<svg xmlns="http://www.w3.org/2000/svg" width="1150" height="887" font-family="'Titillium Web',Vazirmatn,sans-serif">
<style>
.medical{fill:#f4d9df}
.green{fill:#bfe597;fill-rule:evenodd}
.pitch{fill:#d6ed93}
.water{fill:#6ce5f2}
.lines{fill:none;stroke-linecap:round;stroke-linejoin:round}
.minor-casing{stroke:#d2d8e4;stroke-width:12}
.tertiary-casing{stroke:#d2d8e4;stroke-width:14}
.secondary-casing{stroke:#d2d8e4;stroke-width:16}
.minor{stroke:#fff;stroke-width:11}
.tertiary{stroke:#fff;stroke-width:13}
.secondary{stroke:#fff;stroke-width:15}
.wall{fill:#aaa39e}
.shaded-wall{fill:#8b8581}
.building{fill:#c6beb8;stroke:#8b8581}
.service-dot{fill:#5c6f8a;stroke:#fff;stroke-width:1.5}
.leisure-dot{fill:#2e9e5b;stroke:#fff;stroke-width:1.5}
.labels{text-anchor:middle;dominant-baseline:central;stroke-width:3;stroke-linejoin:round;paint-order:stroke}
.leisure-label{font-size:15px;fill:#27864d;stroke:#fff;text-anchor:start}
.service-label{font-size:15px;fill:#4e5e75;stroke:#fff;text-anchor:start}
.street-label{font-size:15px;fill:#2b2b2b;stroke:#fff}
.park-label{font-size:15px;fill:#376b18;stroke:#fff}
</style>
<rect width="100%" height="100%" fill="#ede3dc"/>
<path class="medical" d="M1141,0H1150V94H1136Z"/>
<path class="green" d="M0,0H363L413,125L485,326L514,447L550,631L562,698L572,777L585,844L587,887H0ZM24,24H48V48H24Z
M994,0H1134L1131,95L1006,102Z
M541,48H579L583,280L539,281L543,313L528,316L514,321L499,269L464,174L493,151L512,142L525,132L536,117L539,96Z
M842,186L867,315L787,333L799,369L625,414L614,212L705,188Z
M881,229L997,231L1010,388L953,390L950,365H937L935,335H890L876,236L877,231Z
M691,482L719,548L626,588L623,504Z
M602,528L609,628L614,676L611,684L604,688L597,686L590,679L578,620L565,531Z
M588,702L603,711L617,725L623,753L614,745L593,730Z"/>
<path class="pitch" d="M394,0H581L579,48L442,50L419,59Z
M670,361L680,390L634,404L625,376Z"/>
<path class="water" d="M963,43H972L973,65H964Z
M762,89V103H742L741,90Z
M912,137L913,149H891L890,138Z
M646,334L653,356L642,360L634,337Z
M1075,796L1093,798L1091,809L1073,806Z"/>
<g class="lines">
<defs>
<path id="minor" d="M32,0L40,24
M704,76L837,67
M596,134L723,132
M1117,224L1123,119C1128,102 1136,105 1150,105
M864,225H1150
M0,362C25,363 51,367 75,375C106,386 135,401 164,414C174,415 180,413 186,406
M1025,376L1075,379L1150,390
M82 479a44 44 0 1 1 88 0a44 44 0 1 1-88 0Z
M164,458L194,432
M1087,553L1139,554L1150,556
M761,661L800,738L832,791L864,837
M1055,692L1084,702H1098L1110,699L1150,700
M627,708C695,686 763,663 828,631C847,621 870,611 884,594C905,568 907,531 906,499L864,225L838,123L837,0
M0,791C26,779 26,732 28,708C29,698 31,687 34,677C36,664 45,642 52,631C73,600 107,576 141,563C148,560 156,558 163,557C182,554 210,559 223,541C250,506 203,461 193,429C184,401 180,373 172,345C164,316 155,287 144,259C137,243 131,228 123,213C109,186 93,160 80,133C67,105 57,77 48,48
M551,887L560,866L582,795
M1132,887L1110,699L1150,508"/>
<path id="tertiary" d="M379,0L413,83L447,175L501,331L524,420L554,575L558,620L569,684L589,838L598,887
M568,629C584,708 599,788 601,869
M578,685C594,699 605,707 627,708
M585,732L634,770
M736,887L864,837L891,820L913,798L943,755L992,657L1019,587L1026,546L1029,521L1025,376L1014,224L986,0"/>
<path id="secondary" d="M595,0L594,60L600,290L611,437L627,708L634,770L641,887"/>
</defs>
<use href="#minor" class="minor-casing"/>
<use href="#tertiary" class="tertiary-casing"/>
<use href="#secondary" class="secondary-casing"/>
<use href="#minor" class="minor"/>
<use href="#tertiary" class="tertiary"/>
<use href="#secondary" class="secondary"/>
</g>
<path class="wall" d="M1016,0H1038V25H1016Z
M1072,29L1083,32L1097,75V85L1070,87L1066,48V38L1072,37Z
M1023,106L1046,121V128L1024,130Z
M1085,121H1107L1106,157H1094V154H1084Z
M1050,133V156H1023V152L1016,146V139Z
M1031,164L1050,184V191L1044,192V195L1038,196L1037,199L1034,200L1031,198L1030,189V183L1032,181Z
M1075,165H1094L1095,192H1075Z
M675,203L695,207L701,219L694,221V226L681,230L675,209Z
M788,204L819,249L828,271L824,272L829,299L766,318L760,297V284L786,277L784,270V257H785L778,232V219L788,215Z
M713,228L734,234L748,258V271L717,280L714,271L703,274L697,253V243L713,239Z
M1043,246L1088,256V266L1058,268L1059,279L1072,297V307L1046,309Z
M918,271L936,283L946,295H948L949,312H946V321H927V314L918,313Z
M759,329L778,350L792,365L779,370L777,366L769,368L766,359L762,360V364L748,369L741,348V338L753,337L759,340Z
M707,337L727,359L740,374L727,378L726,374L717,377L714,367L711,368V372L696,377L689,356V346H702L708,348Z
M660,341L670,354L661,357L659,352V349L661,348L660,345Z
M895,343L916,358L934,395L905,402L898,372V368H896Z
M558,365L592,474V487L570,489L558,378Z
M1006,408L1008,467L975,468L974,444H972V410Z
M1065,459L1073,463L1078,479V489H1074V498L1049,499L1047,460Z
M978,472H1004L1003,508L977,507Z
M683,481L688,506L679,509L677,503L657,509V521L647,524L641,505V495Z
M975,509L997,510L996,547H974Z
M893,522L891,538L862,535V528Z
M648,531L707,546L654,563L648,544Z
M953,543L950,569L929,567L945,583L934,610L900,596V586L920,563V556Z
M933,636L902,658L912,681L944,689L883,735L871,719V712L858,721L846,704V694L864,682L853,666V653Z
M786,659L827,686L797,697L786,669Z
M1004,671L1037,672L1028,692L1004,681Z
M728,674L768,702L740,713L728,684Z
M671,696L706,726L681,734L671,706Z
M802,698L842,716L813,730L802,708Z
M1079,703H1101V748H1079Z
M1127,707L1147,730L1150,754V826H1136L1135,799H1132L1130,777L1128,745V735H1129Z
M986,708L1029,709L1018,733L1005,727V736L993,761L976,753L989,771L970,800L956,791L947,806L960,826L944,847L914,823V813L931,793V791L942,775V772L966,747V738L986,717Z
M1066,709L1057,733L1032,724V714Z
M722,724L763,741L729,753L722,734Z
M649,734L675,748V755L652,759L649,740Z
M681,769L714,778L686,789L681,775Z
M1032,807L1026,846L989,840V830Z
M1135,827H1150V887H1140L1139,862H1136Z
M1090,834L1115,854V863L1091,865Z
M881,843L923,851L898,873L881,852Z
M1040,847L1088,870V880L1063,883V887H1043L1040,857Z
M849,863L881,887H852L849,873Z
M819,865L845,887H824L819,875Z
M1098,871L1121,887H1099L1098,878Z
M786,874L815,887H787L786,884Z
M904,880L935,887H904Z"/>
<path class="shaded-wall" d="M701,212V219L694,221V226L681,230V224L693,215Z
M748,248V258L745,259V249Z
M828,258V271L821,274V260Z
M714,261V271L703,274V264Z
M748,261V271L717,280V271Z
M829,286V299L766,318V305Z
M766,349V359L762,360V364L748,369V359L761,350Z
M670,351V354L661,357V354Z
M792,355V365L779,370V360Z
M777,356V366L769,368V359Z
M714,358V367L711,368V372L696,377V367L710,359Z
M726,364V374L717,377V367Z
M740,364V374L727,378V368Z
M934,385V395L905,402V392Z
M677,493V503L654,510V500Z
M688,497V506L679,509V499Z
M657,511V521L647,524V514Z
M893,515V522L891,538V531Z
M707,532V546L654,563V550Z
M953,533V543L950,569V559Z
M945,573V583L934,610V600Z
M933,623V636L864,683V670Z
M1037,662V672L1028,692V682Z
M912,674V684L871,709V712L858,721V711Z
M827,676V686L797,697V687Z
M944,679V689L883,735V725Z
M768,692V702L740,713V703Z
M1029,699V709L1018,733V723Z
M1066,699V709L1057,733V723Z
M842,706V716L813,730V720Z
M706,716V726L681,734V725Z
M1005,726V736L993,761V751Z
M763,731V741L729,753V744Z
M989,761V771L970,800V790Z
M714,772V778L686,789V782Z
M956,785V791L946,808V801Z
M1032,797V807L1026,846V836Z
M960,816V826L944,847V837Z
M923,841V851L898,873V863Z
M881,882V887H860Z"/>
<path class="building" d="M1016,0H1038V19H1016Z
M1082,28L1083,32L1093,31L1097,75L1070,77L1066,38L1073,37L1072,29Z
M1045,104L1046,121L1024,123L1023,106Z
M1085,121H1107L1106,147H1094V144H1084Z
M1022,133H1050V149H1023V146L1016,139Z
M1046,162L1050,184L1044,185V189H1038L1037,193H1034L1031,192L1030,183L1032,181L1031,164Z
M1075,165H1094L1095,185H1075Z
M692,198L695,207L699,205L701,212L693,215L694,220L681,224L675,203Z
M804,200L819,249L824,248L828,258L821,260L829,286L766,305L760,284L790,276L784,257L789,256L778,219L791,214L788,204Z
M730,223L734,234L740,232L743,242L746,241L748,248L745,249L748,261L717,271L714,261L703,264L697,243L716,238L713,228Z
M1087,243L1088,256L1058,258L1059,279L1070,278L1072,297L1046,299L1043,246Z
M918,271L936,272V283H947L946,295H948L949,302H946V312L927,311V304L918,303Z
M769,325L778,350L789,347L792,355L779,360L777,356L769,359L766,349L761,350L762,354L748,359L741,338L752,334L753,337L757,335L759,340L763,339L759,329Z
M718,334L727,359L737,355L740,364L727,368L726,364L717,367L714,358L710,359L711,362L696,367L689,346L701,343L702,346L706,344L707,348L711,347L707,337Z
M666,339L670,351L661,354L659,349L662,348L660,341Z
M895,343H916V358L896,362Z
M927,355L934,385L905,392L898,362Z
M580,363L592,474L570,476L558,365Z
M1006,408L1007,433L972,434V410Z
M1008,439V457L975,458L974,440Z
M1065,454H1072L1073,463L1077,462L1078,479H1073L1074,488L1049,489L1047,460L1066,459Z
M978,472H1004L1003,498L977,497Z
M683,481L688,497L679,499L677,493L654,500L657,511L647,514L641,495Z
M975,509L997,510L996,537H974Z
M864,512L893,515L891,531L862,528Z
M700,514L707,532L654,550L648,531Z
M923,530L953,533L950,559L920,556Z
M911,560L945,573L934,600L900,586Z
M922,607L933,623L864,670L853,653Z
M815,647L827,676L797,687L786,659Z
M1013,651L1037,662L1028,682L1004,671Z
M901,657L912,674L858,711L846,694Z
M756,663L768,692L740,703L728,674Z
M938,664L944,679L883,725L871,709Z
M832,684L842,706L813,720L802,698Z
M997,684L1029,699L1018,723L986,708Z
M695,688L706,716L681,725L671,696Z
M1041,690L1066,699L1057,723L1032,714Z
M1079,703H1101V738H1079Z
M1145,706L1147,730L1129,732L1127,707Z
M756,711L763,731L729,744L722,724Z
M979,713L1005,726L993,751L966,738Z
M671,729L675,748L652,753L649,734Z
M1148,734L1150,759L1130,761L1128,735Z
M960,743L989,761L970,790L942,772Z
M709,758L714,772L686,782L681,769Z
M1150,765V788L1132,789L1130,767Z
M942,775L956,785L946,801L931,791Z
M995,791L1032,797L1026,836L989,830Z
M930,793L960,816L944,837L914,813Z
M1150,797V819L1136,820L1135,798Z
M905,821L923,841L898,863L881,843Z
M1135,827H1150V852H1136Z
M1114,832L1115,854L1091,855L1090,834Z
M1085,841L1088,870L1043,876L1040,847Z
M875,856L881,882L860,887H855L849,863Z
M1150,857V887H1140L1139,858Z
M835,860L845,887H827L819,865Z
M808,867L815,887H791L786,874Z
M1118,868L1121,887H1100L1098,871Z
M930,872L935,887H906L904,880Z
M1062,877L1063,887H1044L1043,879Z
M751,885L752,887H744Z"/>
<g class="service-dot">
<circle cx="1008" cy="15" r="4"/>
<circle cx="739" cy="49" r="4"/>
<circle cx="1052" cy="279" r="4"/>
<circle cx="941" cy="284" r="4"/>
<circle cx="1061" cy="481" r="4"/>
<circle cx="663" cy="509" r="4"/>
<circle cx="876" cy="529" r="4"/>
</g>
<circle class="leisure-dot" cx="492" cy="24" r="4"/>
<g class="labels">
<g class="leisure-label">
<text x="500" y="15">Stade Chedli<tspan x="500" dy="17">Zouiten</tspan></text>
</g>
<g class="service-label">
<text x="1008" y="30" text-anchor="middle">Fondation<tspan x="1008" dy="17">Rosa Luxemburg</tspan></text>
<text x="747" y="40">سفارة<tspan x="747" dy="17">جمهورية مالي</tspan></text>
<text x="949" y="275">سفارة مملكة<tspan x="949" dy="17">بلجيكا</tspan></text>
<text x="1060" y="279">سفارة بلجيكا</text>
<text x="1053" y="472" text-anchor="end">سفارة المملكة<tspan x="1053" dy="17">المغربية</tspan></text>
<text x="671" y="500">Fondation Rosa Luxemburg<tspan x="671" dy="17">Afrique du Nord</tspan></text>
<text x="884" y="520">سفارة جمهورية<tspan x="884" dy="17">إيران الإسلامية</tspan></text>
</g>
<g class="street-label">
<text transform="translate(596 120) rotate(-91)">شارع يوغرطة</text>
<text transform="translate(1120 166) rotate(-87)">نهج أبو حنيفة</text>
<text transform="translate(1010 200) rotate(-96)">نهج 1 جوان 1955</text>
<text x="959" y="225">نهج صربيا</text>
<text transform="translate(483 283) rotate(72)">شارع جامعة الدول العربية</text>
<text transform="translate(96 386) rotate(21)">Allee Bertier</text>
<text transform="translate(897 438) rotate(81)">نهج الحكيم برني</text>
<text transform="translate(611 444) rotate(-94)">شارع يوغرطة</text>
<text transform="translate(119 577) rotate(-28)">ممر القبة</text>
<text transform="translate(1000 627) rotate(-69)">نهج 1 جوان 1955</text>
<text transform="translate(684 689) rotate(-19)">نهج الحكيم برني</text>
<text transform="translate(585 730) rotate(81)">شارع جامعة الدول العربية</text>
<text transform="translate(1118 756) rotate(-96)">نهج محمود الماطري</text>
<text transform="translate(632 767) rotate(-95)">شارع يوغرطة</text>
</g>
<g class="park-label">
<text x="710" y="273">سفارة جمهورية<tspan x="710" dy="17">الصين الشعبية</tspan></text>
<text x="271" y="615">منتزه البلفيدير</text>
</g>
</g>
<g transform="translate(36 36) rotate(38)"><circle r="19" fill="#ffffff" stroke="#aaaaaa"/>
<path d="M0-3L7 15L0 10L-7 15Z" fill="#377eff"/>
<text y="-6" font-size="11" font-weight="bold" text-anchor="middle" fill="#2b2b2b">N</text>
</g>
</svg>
────────────────────
◆ PROBLEM REQUIREMENTS
Among the entries above, find the line with "M1004,671L1037,672L1028,692L1004,681Z" and the line with "M1022,133H1050V149H1023V146L1016,139Z"; give again exactly these two lines and all lines between them.

◆ EXERCISE RESPONSE
M1004,671L1037,672L1028,692L1004,681Z
M728,674L768,702L740,713L728,684Z
M671,696L706,726L681,734L671,706Z
M802,698L842,716L813,730L802,708Z
M1079,703H1101V748H1079Z
M1127,707L1147,730L1150,754V826H1136L1135,799H1132L1130,777L1128,745V735H1129Z
M986,708L1029,709L1018,733L1005,727V736L993,761L976,753L989,771L970,800L956,791L947,806L960,826L944,847L914,823V813L931,793V791L942,775V772L966,747V738L986,717Z
M1066,709L1057,733L1032,724V714Z
M722,724L763,741L729,753L722,734Z
M649,734L675,748V755L652,759L649,740Z
M681,769L714,778L686,789L681,775Z
M1032,807L1026,846L989,840V830Z
M1135,827H1150V887H1140L1139,862H1136Z
M1090,834L1115,854V863L1091,865Z
M881,843L923,851L898,873L881,852Z
M1040,847L1088,870V880L1063,883V887H1043L1040,857Z
M849,863L881,887H852L849,873Z
M819,865L845,887H824L819,875Z
M1098,871L1121,887H1099L1098,878Z
M786,874L815,887H787L786,884Z
M904,880L935,887H904Z"/>
<path class="shaded-wall" d="M701,212V219L694,221V226L681,230V224L693,215Z
M748,248V258L745,259V249Z
M828,258V271L821,274V260Z
M714,261V271L703,274V264Z
M748,261V271L717,280V271Z
M829,286V299L766,318V305Z
M766,349V359L762,360V364L748,369V359L761,350Z
M670,351V354L661,357V354Z
M792,355V365L779,370V360Z
M777,356V366L769,368V359Z
M714,358V367L711,368V372L696,377V367L710,359Z
M726,364V374L717,377V367Z
M740,364V374L727,378V368Z
M934,385V395L905,402V392Z
M677,493V503L654,510V500Z
M688,497V506L679,509V499Z
M657,511V521L647,524V514Z
M893,515V522L891,538V531Z
M707,532V546L654,563V550Z
M953,533V543L950,569V559Z
M945,573V583L934,610V600Z
M933,623V636L864,683V670Z
M1037,662V672L1028,692V682Z
M912,674V684L871,709V712L858,721V711Z
M827,676V686L797,697V687Z
M944,679V689L883,735V725Z
M768,692V702L740,713V703Z
M1029,699V709L1018,733V723Z
M1066,699V709L1057,733V723Z
M842,706V716L813,730V720Z
M706,716V726L681,734V725Z
M1005,726V736L993,761V751Z
M763,731V741L729,753V744Z
M989,761V771L970,800V790Z
M714,772V778L686,789V782Z
M956,785V791L946,808V801Z
M1032,797V807L1026,846V836Z
M960,816V826L944,847V837Z
M923,841V851L898,873V863Z
M881,882V887H860Z"/>
<path class="building" d="M1016,0H1038V19H1016Z
M1082,28L1083,32L1093,31L1097,75L1070,77L1066,38L1073,37L1072,29Z
M1045,104L1046,121L1024,123L1023,106Z
M1085,121H1107L1106,147H1094V144H1084Z
M1022,133H1050V149H1023V146L1016,139Z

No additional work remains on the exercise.